Charles Stanton Devas
He was educated at Eton and Balliol College, Oxford, where he took a first class in the honours School of Law and History. Before proceeding to the university he had been received into the Catholic Church and his subsequent career was entirely devoted to the service of religion. By treating political economy, both in books and lectures, from a definitely Catholic standpoint, he was unusual in his field at the time.
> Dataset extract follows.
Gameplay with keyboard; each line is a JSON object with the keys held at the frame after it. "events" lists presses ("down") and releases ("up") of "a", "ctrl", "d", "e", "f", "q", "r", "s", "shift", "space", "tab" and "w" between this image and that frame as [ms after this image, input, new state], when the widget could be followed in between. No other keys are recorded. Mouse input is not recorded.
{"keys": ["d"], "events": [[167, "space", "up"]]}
The Groundwork of Economics (1883), the first work published in his own name (for the translation into English of Hergenröther's Church and State was anonymous), attracted considerable attention and was translated into German in 1896 by Dr. Walter Kampfe. The Manual of Political Economy (Stonyhurst Philosophical Series), published in 1892 (third edition, 1907), achieved more success, and became a recognised textbook in English-speaking schools and seminaries. In 1886 he published Studies in Family Life, a historical inquiry into this branch of economics, with a view to justifying the contention that Christianity is an essential factor in the problem of social well-being. This book was translated into German in 1887 by Paul Maria Baumgarten. In 1895 he published anonymously in London a poetical version of the story of Sintram.
Besides his books he wrote frequently for The Dublin Review, The Month, and other periodicals, both English and American, and read papers before The Manchester Statistical Society, The Catholic Truth Society, and other bodies. A considerable number of his later essays and lectures dealing with contemporary social problems were issued by The Catholic Truth Society in pamphlet form. His last book, The Key to the World's Progress, was published in 1906. This, unlike his earlier works, is directly apologetic, being an elaborate defence of the Catholic Church written with a view to meeting the difficulties and questionings of the twentieth century. A popular edition was issued after his death.
In 1874 he married Eliza Mary Katherine, the daughter of Francis Ridout Ward. She died in 1889, leaving nine children. Devas was a zealous member of the Society of St. Vincent de Paul, and took a leading part in all Catholic enterprises of his time in England - notably in those which enabled Catholics to frequent universities - and exercised considerable influence over the thought and conduct of English Catholics. He was examiner in Political Economy at the Royal University of Ireland from 1889 to 1898.